→ Task instructions: Beginning with the line that contains "X3820000Y2390000D01*", output each line below exactly through the last one, both included, and nothing else.

Start of Data to process

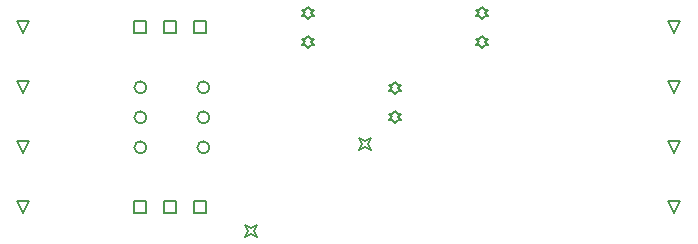
<source format=gbr>
%TF.GenerationSoftware,Altium Limited,Altium Designer,22.9.1 (49)*%
G04 Layer_Color=2752767*
%FSLAX26Y26*%
%MOIN*%
%TF.SameCoordinates,855F7917-2C45-41DE-9D2E-9897B7A1FA0C*%
%TF.FilePolarity,Positive*%
%TF.FileFunction,Drawing*%
%TF.Part,Single*%
G01*
G75*
%TA.AperFunction,NonConductor*%
%ADD33C,0.005000*%
%ADD34C,0.006667*%
D33*
X2660000Y2580000D02*
X2640000Y2620000D01*
X2680000D01*
X2660000Y2580000D01*
Y2380000D02*
X2640000Y2420000D01*
X2680000D01*
X2660000Y2380000D01*
Y2180000D02*
X2640000Y2220000D01*
X2680000D01*
X2660000Y2180000D01*
Y2780000D02*
X2640000Y2820000D01*
X2680000D01*
X2660000Y2780000D01*
X4830000Y2580000D02*
X4810000Y2620000D01*
X4850000D01*
X4830000Y2580000D01*
Y2380000D02*
X4810000Y2420000D01*
X4850000D01*
X4830000Y2380000D01*
Y2180000D02*
X4810000Y2220000D01*
X4850000D01*
X4830000Y2180000D01*
Y2780000D02*
X4810000Y2820000D01*
X4850000D01*
X4830000Y2780000D01*
X3230000D02*
Y2820000D01*
X3270000D01*
Y2780000D01*
X3230000D01*
X3130000D02*
Y2820000D01*
X3170000D01*
Y2780000D01*
X3130000D01*
X3030000D02*
Y2820000D01*
X3070000D01*
Y2780000D01*
X3030000D01*
X3900000Y2579213D02*
X3910000Y2589213D01*
X3920000D01*
X3910000Y2599213D01*
X3920000Y2609213D01*
X3910000D01*
X3900000Y2619213D01*
X3890000Y2609213D01*
X3880000D01*
X3890000Y2599213D01*
X3880000Y2589213D01*
X3890000D01*
X3900000Y2579213D01*
Y2480787D02*
X3910000Y2490787D01*
X3920000D01*
X3910000Y2500787D01*
X3920000Y2510787D01*
X3910000D01*
X3900000Y2520787D01*
X3890000Y2510787D01*
X3880000D01*
X3890000Y2500787D01*
X3880000Y2490787D01*
X3890000D01*
X3900000Y2480787D01*
X3610000Y2730787D02*
X3620000Y2740787D01*
X3630000D01*
X3620000Y2750787D01*
X3630000Y2760787D01*
X3620000D01*
X3610000Y2770787D01*
X3600000Y2760787D01*
X3590000D01*
X3600000Y2750787D01*
X3590000Y2740787D01*
X3600000D01*
X3610000Y2730787D01*
Y2829213D02*
X3620000Y2839213D01*
X3630000D01*
X3620000Y2849213D01*
X3630000Y2859213D01*
X3620000D01*
X3610000Y2869213D01*
X3600000Y2859213D01*
X3590000D01*
X3600000Y2849213D01*
X3590000Y2839213D01*
X3600000D01*
X3610000Y2829213D01*
X4190000Y2730787D02*
X4200000Y2740787D01*
X4210000D01*
X4200000Y2750787D01*
X4210000Y2760787D01*
X4200000D01*
X4190000Y2770787D01*
X4180000Y2760787D01*
X4170000D01*
X4180000Y2750787D01*
X4170000Y2740787D01*
X4180000D01*
X4190000Y2730787D01*
Y2829213D02*
X4200000Y2839213D01*
X4210000D01*
X4200000Y2849213D01*
X4210000Y2859213D01*
X4200000D01*
X4190000Y2869213D01*
X4180000Y2859213D01*
X4170000D01*
X4180000Y2849213D01*
X4170000Y2839213D01*
X4180000D01*
X4190000Y2829213D01*
X3230000Y2180000D02*
Y2220000D01*
X3270000D01*
Y2180000D01*
X3230000D01*
X3130000D02*
Y2220000D01*
X3170000D01*
Y2180000D01*
X3130000D01*
X3030000D02*
Y2220000D01*
X3070000D01*
Y2180000D01*
X3030000D01*
X3780000Y2390000D02*
X3790000Y2410000D01*
X3780000Y2430000D01*
X3800000Y2420000D01*
X3820000Y2430000D01*
X3810000Y2410000D01*
X3820000Y2390000D01*
X3800000Y2400000D01*
X3780000Y2390000D01*
X3400000Y2100000D02*
X3410000Y2120000D01*
X3400000Y2140000D01*
X3420000Y2130000D01*
X3440000Y2140000D01*
X3430000Y2120000D01*
X3440000Y2100000D01*
X3420000Y2110000D01*
X3400000Y2100000D01*
D34*
X3070000Y2600000D02*
G03*
X3070000Y2600000I-20000J0D01*
G01*
Y2500000D02*
G03*
X3070000Y2500000I-20000J0D01*
G01*
Y2400000D02*
G03*
X3070000Y2400000I-20000J0D01*
G01*
X3280000Y2600000D02*
G03*
X3280000Y2600000I-20000J0D01*
G01*
Y2500000D02*
G03*
X3280000Y2500000I-20000J0D01*
G01*
Y2400000D02*
G03*
X3280000Y2400000I-20000J0D01*
G01*
%TF.MD5,a4957ccef26a497fcc6165f70d293b26*%
M02*

</source>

End of Data to process

→ Result of the exercise:
X3820000Y2390000D01*
X3800000Y2400000D01*
X3780000Y2390000D01*
X3400000Y2100000D02*
X3410000Y2120000D01*
X3400000Y2140000D01*
X3420000Y2130000D01*
X3440000Y2140000D01*
X3430000Y2120000D01*
X3440000Y2100000D01*
X3420000Y2110000D01*
X3400000Y2100000D01*
D34*
X3070000Y2600000D02*
G03*
X3070000Y2600000I-20000J0D01*
G01*
Y2500000D02*
G03*
X3070000Y2500000I-20000J0D01*
G01*
Y2400000D02*
G03*
X3070000Y2400000I-20000J0D01*
G01*
X3280000Y2600000D02*
G03*
X3280000Y2600000I-20000J0D01*
G01*
Y2500000D02*
G03*
X3280000Y2500000I-20000J0D01*
G01*
Y2400000D02*
G03*
X3280000Y2400000I-20000J0D01*
G01*
%TF.MD5,a4957ccef26a497fcc6165f70d293b26*%
M02*

</source>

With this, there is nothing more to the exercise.